The soft air is so full of light, downflowing
From all the lamps above, that like a stream
Escaped of heaven's radiance, the glowing
And sweetly blended rays together gleam.
A kind of listening presence, too, seems gliding
Over and through the earth, that piercing pries
Into each quiet nook, and seeks the hiding
Secrets of all men out, with curious eyes.
Between the window-bars of beauty's chamber,
It enters on the sweetly perfumed air;
Touching the fringes of her eyes with amber,
And weaving pale gold threads with her soft hair.
Lying upon her lips, it hears and numbers
The times she murmurs in her pensive sleep;
And learns the name but uttered in her slumbers,
And steals the tear, if in her dream she weep,
It floats abroad, through every crevice darting;
Among the dense black shadows stealing in;
And if the breeze, in fitful play upstarting,
Parts but a shade-tree bough, it shoots between.

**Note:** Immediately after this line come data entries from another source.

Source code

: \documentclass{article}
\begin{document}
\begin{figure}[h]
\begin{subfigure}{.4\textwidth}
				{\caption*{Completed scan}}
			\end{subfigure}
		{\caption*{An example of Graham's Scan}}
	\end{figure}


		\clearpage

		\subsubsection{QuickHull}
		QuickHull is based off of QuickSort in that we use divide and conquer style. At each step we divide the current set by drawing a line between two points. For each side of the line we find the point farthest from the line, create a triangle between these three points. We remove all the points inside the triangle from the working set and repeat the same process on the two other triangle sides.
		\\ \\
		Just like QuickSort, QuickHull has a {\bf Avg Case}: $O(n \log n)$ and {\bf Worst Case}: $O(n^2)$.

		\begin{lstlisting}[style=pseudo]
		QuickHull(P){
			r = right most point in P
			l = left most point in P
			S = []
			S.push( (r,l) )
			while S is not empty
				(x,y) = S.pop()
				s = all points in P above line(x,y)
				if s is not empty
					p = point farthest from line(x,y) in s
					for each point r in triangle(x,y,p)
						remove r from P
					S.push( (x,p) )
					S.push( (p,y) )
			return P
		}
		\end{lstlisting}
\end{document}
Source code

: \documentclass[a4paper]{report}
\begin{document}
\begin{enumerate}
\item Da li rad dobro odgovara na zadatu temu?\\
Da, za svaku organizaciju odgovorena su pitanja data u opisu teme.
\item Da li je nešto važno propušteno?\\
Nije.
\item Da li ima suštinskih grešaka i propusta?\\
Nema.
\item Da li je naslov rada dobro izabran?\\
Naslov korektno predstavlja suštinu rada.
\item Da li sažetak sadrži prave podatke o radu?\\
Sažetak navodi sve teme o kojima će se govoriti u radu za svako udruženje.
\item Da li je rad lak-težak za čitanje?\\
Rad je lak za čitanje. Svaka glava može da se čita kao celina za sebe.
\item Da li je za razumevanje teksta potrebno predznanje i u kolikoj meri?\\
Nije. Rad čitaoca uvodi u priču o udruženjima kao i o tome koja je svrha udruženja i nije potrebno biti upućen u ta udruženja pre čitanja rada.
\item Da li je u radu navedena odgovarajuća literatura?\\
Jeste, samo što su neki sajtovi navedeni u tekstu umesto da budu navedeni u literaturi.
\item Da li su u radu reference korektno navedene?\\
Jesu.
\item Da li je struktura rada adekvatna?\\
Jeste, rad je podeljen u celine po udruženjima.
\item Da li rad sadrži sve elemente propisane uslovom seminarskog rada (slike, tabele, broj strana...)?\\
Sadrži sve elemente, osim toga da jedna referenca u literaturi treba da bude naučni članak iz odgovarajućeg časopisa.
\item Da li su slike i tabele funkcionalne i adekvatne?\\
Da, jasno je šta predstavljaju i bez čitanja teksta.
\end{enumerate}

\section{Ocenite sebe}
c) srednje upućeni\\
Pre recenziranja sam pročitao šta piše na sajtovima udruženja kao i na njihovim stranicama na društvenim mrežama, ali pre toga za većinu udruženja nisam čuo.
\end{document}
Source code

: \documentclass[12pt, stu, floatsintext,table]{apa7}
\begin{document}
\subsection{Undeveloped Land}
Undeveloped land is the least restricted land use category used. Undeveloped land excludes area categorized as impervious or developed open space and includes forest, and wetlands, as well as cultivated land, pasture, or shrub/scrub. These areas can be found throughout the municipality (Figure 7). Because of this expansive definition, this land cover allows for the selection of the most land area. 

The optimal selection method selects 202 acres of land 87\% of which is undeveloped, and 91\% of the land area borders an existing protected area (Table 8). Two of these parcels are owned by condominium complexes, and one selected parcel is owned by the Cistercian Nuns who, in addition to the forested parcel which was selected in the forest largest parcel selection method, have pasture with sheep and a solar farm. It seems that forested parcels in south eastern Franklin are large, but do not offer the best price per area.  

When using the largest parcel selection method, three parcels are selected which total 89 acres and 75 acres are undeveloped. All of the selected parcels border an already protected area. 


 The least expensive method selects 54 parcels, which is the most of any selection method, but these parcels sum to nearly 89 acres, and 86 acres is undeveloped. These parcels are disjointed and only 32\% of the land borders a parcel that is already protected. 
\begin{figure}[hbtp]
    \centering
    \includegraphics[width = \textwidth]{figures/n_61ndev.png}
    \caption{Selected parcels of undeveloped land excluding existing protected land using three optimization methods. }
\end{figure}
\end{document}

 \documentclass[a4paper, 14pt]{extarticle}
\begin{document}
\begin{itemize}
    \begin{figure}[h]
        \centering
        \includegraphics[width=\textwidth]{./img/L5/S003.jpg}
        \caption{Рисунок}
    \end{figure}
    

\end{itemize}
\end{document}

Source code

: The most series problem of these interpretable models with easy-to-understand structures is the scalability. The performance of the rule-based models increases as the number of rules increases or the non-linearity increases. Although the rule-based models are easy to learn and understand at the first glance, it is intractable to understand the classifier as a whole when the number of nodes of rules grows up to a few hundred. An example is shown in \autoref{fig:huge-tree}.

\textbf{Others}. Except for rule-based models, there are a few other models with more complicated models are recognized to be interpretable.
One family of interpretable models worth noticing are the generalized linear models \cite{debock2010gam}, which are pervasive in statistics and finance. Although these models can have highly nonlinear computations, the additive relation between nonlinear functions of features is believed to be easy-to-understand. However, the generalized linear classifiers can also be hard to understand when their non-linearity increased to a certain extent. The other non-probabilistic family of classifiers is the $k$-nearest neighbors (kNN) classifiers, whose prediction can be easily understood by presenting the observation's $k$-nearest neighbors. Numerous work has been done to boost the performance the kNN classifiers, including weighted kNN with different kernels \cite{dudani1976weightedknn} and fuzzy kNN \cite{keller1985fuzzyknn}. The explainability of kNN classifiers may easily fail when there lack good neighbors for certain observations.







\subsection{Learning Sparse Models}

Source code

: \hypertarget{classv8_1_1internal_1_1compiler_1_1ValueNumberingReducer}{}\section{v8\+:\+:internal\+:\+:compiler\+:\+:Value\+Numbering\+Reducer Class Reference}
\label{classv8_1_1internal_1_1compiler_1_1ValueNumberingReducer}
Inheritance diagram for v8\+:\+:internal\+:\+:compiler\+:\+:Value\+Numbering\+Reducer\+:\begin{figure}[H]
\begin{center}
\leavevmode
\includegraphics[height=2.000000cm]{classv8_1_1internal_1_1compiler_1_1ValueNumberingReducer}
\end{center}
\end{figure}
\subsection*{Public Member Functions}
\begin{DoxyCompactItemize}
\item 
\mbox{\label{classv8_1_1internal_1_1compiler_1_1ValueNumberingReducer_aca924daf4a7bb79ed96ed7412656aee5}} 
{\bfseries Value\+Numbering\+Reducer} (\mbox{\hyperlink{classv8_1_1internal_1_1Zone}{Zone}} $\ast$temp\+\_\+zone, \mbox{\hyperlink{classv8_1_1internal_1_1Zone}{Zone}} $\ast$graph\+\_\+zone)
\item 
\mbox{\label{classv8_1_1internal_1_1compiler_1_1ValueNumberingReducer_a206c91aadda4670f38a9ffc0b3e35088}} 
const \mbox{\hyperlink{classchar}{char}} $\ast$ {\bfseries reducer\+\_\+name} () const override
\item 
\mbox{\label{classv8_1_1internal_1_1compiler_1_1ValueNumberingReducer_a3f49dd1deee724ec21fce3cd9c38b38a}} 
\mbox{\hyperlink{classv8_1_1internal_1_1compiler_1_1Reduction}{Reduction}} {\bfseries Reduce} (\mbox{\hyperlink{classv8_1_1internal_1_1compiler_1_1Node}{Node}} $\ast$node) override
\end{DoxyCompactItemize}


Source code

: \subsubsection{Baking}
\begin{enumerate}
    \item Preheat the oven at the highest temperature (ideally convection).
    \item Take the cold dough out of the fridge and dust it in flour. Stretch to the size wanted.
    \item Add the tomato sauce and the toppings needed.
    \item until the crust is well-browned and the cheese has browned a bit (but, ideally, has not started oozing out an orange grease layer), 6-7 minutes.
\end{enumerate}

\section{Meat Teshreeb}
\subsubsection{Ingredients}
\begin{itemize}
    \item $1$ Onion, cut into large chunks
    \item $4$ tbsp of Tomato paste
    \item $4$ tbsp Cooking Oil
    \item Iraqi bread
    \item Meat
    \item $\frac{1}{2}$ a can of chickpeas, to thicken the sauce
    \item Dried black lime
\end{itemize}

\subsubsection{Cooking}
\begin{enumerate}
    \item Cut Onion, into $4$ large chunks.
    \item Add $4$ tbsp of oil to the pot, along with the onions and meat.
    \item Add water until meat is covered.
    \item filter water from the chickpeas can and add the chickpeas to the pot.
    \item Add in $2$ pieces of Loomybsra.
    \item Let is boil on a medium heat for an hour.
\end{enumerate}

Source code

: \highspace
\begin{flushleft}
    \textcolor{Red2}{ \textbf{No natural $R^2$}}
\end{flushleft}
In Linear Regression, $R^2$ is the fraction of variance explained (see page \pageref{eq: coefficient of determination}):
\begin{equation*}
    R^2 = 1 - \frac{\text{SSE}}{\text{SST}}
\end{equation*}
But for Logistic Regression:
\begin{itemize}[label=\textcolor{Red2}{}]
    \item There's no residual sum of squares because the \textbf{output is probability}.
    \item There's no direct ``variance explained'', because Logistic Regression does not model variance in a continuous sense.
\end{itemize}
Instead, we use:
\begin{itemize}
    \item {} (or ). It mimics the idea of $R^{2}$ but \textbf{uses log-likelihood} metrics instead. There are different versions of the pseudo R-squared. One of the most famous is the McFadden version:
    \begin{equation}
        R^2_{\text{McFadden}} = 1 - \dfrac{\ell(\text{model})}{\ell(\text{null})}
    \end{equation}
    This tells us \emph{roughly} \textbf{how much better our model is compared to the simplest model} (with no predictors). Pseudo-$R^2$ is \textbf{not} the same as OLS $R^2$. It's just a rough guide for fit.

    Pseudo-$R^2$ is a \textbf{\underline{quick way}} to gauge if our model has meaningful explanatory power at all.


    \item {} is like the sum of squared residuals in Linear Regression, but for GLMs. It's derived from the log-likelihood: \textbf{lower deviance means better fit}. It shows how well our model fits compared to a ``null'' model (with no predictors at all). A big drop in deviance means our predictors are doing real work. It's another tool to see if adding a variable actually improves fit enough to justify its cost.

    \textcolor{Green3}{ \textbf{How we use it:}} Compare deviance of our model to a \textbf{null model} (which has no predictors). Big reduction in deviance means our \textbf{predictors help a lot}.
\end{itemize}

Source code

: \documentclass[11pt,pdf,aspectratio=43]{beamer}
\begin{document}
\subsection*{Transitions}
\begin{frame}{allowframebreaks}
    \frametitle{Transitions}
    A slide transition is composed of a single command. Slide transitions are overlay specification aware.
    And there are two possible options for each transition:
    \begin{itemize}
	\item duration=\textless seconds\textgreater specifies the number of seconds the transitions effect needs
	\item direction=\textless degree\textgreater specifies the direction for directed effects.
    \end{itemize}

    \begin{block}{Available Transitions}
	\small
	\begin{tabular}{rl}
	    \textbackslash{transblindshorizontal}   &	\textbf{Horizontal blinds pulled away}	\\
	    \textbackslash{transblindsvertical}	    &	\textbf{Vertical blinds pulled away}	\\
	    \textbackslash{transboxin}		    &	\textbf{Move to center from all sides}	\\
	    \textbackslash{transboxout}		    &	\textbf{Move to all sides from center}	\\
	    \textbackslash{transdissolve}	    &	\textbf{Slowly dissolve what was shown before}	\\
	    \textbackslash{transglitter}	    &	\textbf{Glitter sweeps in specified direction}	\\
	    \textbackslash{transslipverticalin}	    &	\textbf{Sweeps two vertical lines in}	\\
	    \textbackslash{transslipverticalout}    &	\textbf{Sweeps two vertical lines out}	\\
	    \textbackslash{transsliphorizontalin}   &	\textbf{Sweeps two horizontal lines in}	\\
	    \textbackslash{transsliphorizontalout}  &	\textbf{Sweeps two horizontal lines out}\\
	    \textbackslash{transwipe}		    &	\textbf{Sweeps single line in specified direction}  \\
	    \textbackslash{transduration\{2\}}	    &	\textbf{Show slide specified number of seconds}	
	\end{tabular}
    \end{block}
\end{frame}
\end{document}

The conscious air with viewless life is panting;
Mysterious eyes seek nameless mysteries out;
Spirits of elfin power the earth are haunting,
Silently joining in the fairy bout:
The hour of ban and spell will soon be here;
Closed be each mortal eye and mortal ear.

TWELVE.

The solemn glory of the midnight rests
Upon the mountain tops; the golden light,
Grown silvery, and intensely pure, invests
The earth with beauty, strangely, grandly bright.
A touch, as out of heaven, falls upon
The key-notes of the spirit, pressing out
A hymn of awe and sweetness! as if one,
An angel hidden in the soul, should shout,
"Oh, beautiful! that sittest on the throne
Of midnight in the heaven, I worship thee!"
And the pure spiritual in man mounts up,
Yet with an humble reverence, solemnly;
Expanding and increasing in its scope.
The lone, pure, queenly midnight, that enshrines
God, and the angels in the earthly soul;
Midnight the glorious—how fair she shines,
Writing with jewels on night's dark blue scroll.